In terms of computational complexity, a greedy search is quite efficient as compared with other methods; a comparison of execution time is presented in Table 4. The comparison has been limited to datasets having relatively larger number of rows or columns. The execution time has been measured in seconds.
It can be observed that, (1) and (2) take far lesser time as compared to (3), (4) and (5). The neighborhood based method (5) is most expensive, followed by clustering based methods (3) and (4). The proposed algorithms (1) and (2) demonstrate most efficient execution in terms of running time. Our finally proposed method (6) picks the better of (1) and (2). Therefore, it naturally possesses the same executionefficiency.
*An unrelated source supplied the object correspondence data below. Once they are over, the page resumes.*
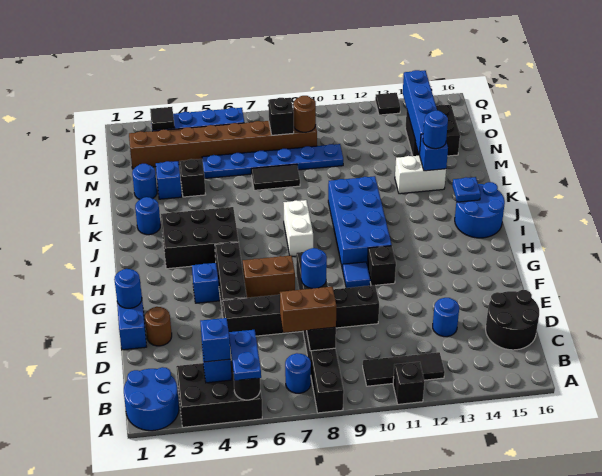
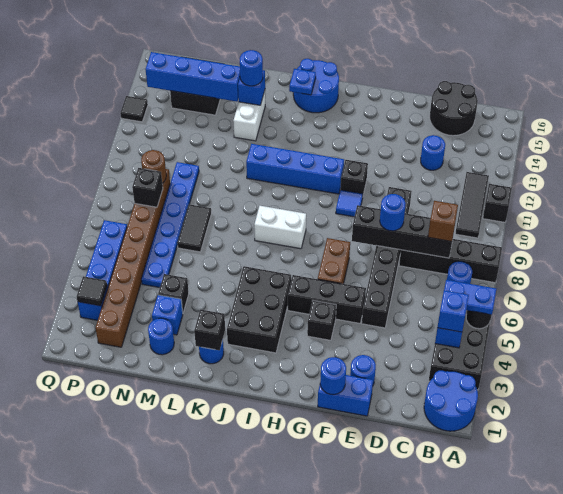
brown brick C7:C8 level 3 -> brown brick C8 level 3
brown round brick E2 level 1 -> blue round brick E2 level 1
blue brick G4 level 1 -> black brick G4 level 1
blue brick H10:K11 level 1 -> blue brick H11:K11 level 1
none -> black brick K2 level 2

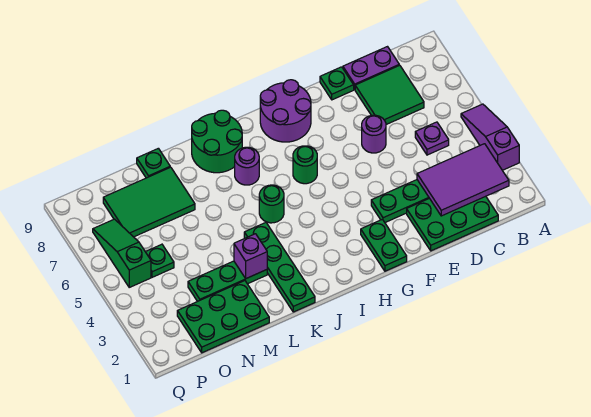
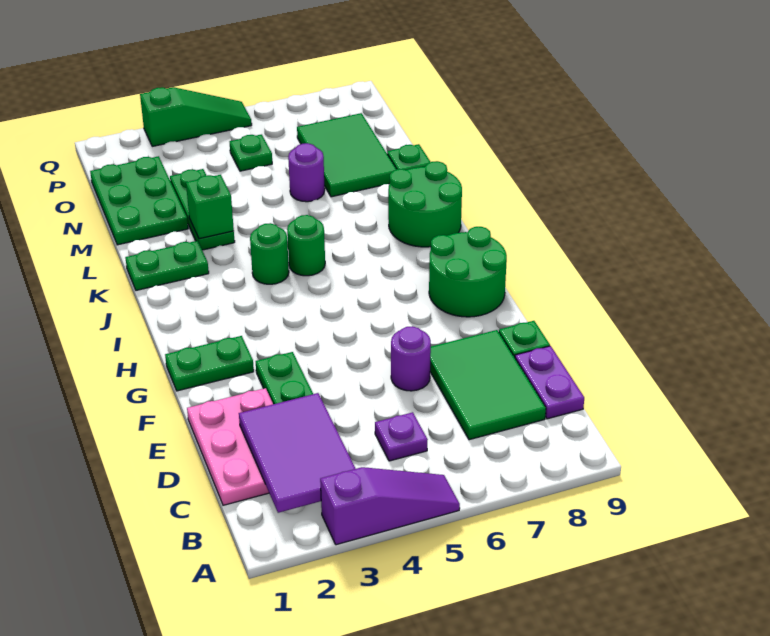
green plate C1:E2 level 1 -> pink plate C1:E2 level 1
green tile C7:D8 level 1 -> green tile C7:E8 level 1
purple round brick G8:H9 level 1 -> green round brick G8:H9 level 1
green round brick H6 level 1 -> green round brick J4 level 1
purple round brick J7 level 1 -> purple round brick M6 level 1
green plate K1:K4 level 1 -> green plate K1:K2 level 1
purple brick L3 level 2 -> green brick L3 level 2
green slope P5:P7 level 1 top 5 -> green slope Q3:Q5 level 1 top 3

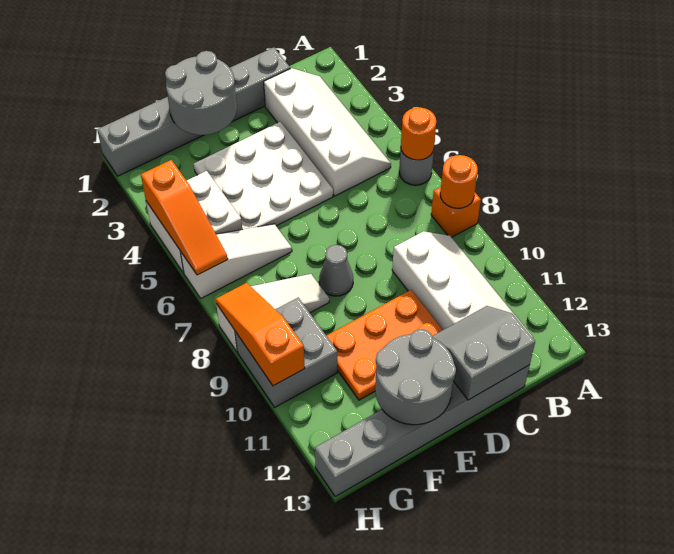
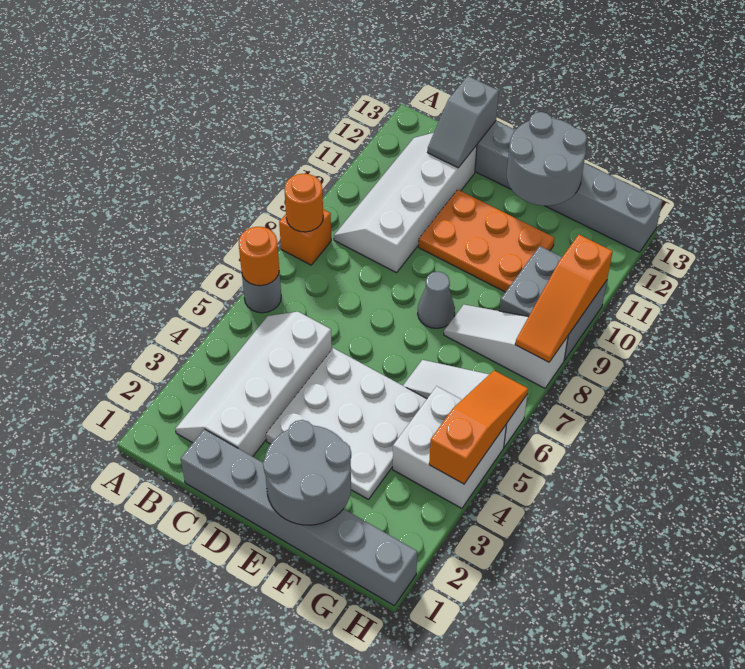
grey slope C12:D13 level 2 top 13 -> grey slope C12:C13 level 2 top 13

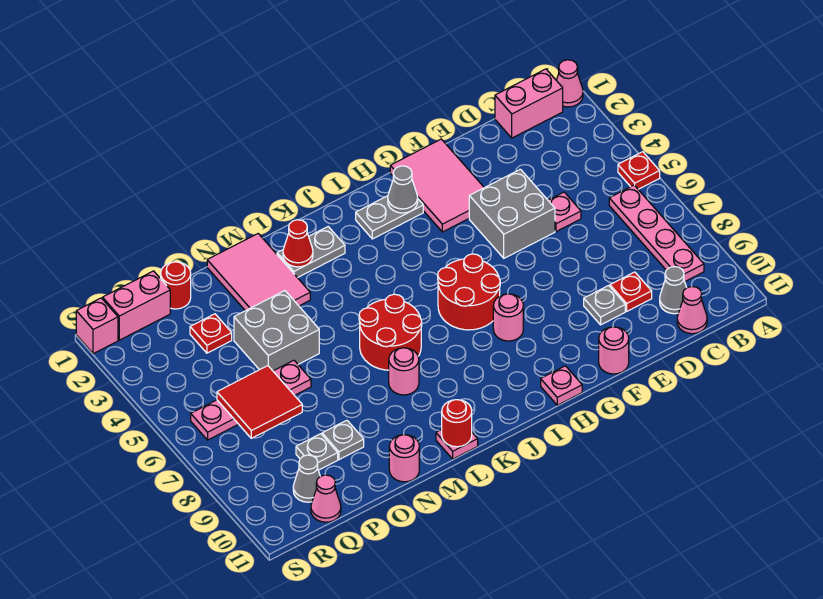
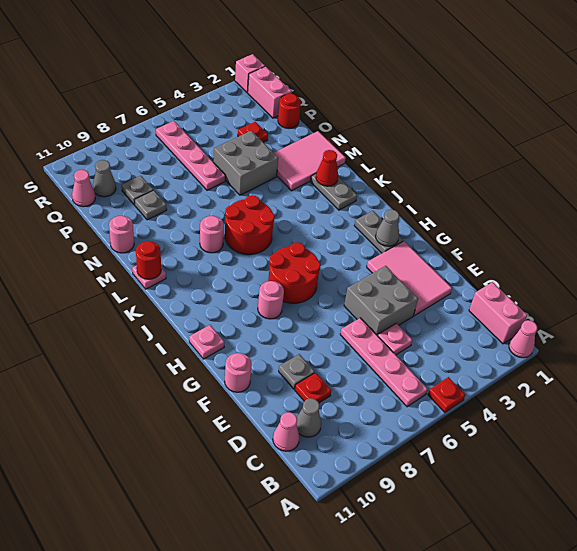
pink plate B6:B9 level 1 -> pink plate B6:E6 level 1
pink tile F1:G3 level 1 -> pink tile E2:G3 level 1
red tile P6:Q7 level 2 -> none

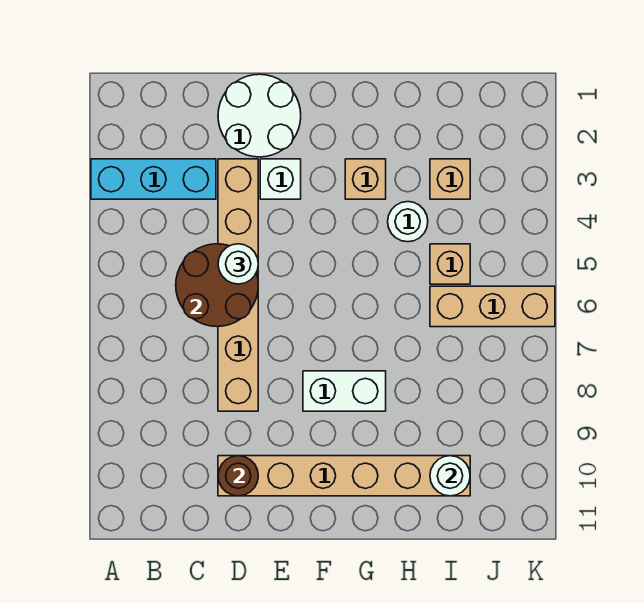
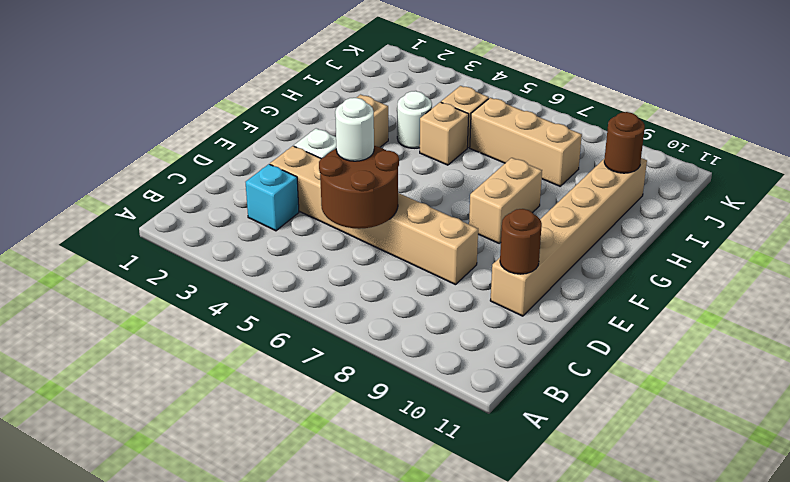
cyan brick A3:C3 level 1 -> cyan brick C3 level 1
white round brick D1:E2 level 1 -> none
white brick F8:G8 level 1 -> tan brick F8:G8 level 1
tan brick I3 level 1 -> tan brick H5 level 1
tan brick I6:K6 level 1 -> tan brick I6:I8 level 1
white round brick I10 level 2 -> brown round brick I10 level 2

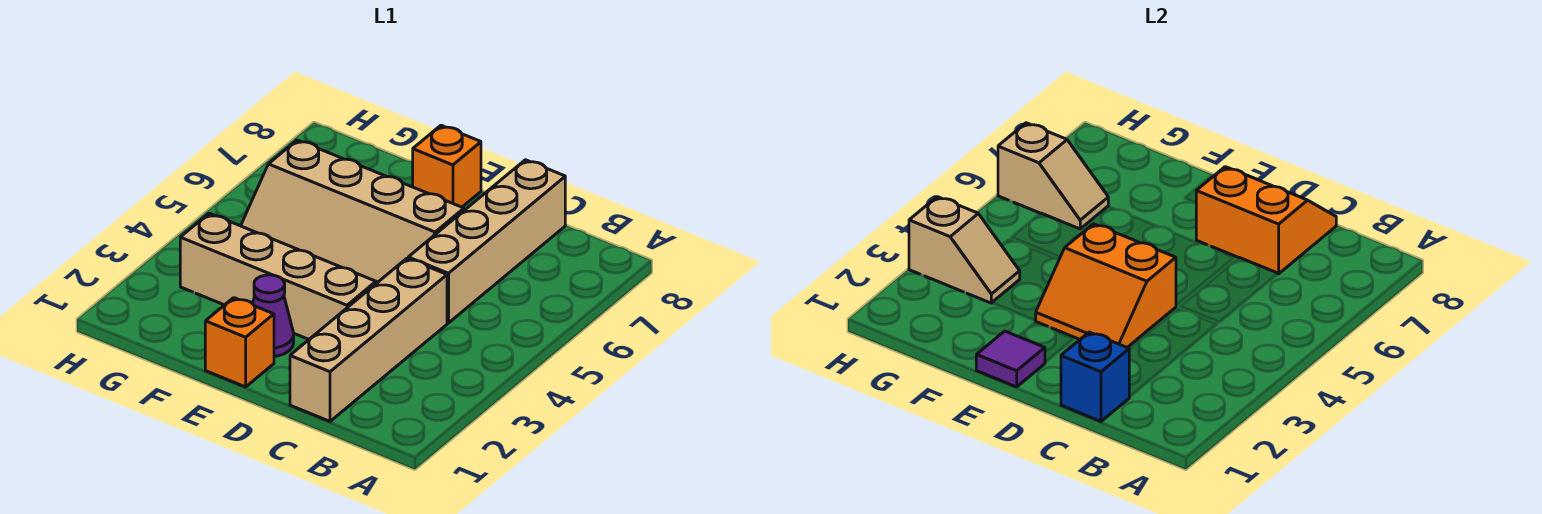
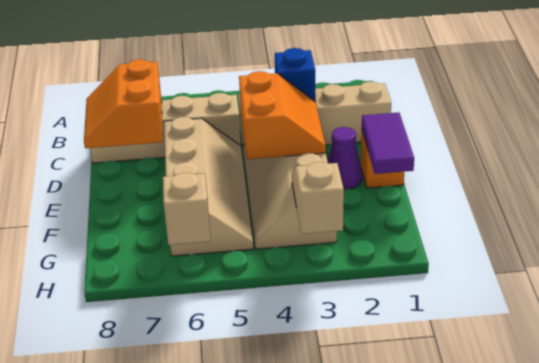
blue brick C1 level 2 -> blue brick C3 level 2
purple tile E1 level 2 -> purple tile E1:F1 level 2
orange brick E8 level 1 -> none

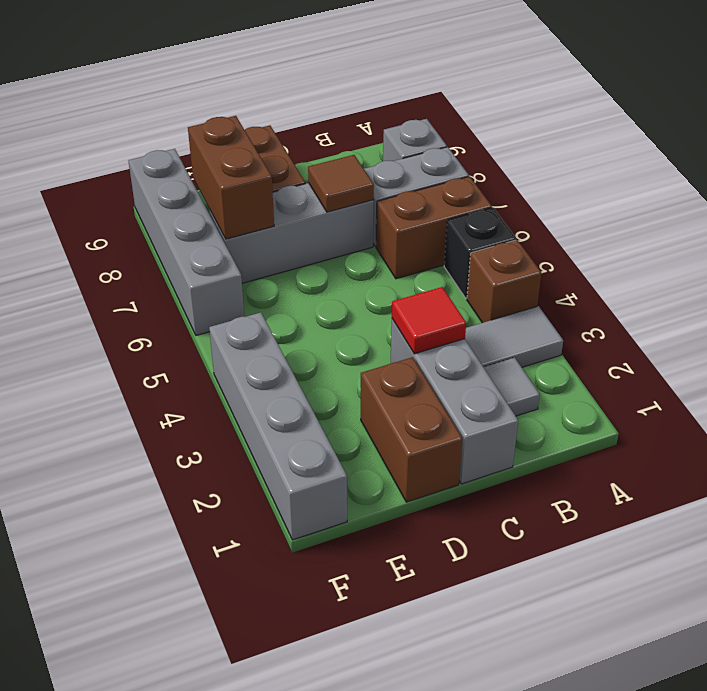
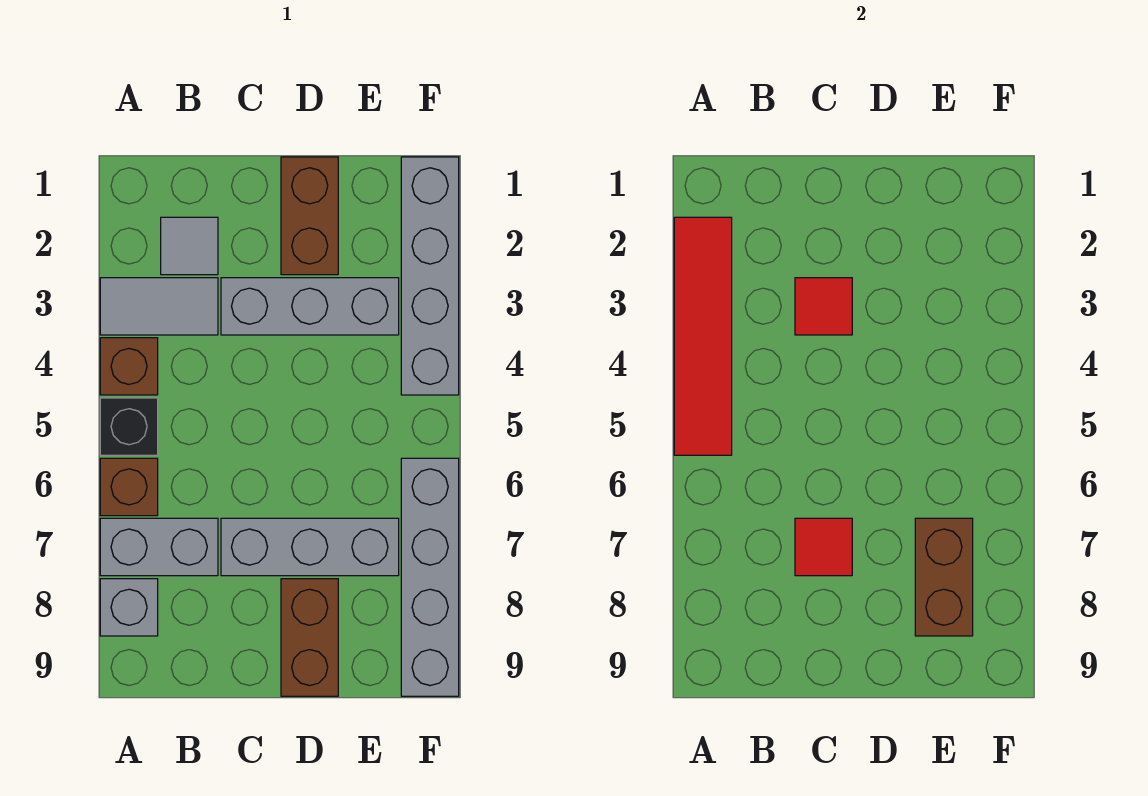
none -> red tile A2:A5 level 2
brown brick A6:B6 level 1 -> brown brick A6 level 1
grey brick C1:C3 level 1 -> grey brick C3:E3 level 1
brown tile C7 level 2 -> red tile C7 level 2

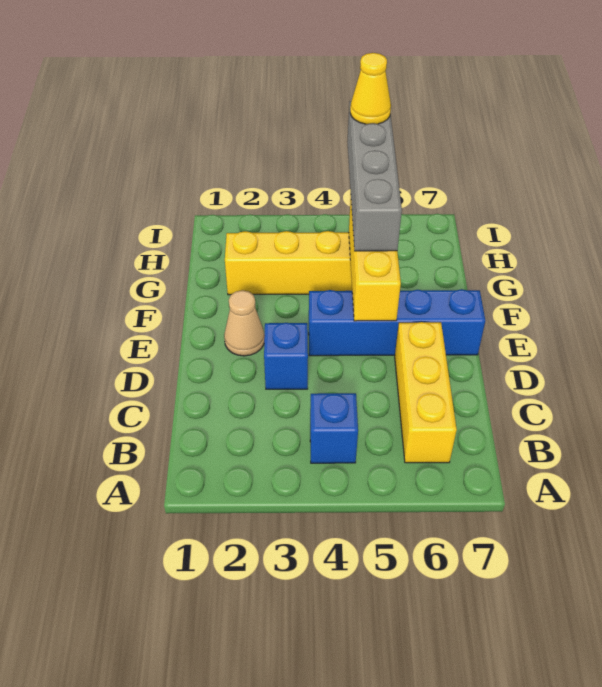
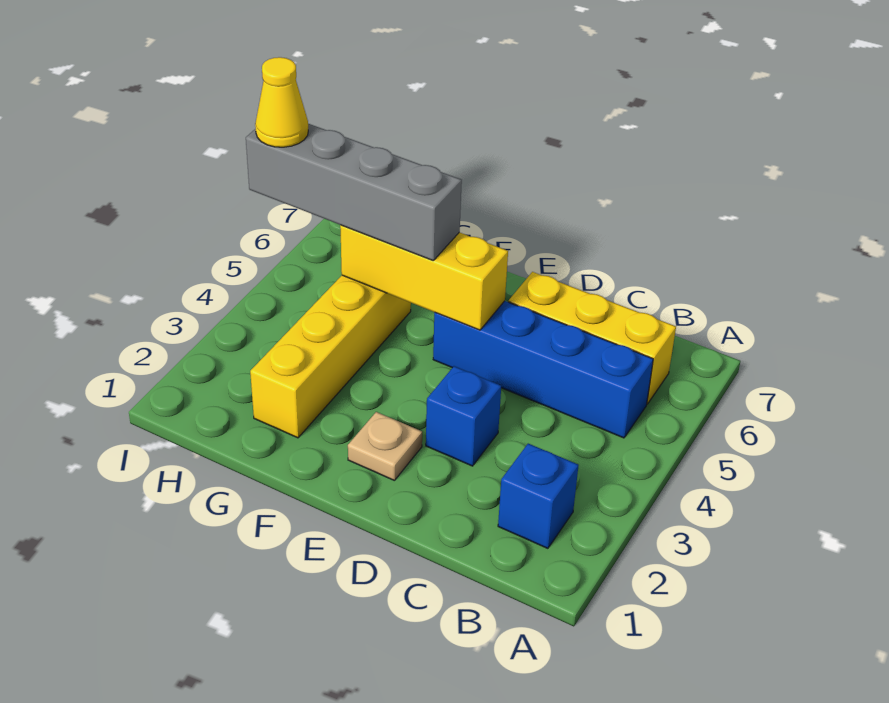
blue brick B4 level 1 -> blue brick B2 level 1
tan cone E2 level 1 -> tan plate E2 level 1
blue brick E4:E7 level 1 -> blue brick B5:E5 level 1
Relevance of a feature for unsupervised problems is not adequately defined. To address this gap, in this paper, a novel variability based score named as VSi has been proposed to measure feature importance for unsupervised problems. The above measure has been used for selecting feature subsets (FSELECT –VS) in a greedy forward search method. Correlation coefficient has been used to filter out redundant features. It can be seen, FSELECT –VS gives the best performance among the methods in terms of count of datasets in which it gives better or equivalent features as compared to using all features. Similar setting has also been used where feature importance has been measured using Shannon’s Entropy (FSELECT –EN). In the proposed framework, it is recommended to apply both the methods and select the one, which is better performing for that particular dataset.
Comparison with all featuresand the proposed method
On an average a 44% reduction in feature subset is achieved. It is also demonstrated that, the reduction is achieved without any statistically significant decrease in performance (t = –0.35, p = 0.73). In 19 out of 32 datasets a better or equivalent result is obtained. In terms of average ranks, the proposed method outperforms significantly (1.88 as opposed to 2.72).
Three widely cited techniques have been selected for comparison with the proposed method.
Comparison with other state of the art methods;
The proposed method is superior in terms of average accuracy, average rank, as well as by count of datasets in which better or equivalent results are achieved. Most importantly, superior results are achieved with a much reduced execution time.
This procedure may be extended to other nonlinear relationships as well. Nonlinear measures of the relationship between variables, as outlined in [30] or non linear PCA can be a used to relax the linearity assumption.